Uno de los aspectos más críticos de esta situación es la multiplicación de pozos negros para tratamiento de aguas residuales de cada nueva residencia. En zonas con napas freáticas altas, esta práctica pone en grave riesgo la calidad del agua subterránea, introduciendo bacterias, virus y nitratos que comprometen la calidad de los pozos de agua de los propios vecinos. Además, genera malos olores, atrae plagas como roedores y debilita la estructura del suelo.
Existen tecnologías más seguras y sostenibles —como biodigestores o plantas de tratamiento comunitarias—, pero su implementación requiere decisión política, inversión pública y responsabilidad técnica por parte de quienes desarrollan los loteos. No se puede pensar el acceso a la tierra por fuera del acceso a servicios básicos en condiciones dignas. Mucho menos se puede ignorar el impacto que estas dinámicas urbanas tienen sobre la salud de los propios vecinos.

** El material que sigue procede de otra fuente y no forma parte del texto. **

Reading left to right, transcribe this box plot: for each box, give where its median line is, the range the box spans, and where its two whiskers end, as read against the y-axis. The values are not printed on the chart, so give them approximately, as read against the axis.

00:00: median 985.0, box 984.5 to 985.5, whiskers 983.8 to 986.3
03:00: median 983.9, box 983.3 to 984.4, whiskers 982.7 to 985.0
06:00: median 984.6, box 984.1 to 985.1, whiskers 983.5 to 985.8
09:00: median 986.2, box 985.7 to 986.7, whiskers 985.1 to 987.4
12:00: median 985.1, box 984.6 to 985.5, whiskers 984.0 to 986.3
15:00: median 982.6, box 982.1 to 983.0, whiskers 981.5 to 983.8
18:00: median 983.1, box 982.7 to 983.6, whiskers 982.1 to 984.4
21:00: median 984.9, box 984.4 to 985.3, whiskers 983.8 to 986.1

A esto se suma otro riesgo: la perforación indiscriminada de pozos para extraer agua. La sobreexplotación de los acuíferos compromete la disponibilidad y calidad del recurso y puede alterar los ecosistemas. Una perforación por loteo —gestionada colectivamente y con controles técnicos adecuados— podría ser una solución válida. Lo que no puede seguir ocurriendo es la multiplicación sin control de pozos individuales por cada parcela sin considerar su cercanía y relación con los pozos negros existentes en el entorno.

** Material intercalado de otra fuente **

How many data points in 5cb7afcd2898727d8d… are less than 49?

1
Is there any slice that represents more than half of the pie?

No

No es la urbanización en sí el problema, sino su falta de planificación. Y, sobre todo, la aceptación pasiva de que las cosas “siempre fueron así”. Desde el IPED sostenemos que es posible —y urgente— cambiar esta lógica. Porque detrás de cada problema que se repite, muchas veces hay una solución conocida que simplemente no se aplica.
No naturalicemos los problemas que tienen solución.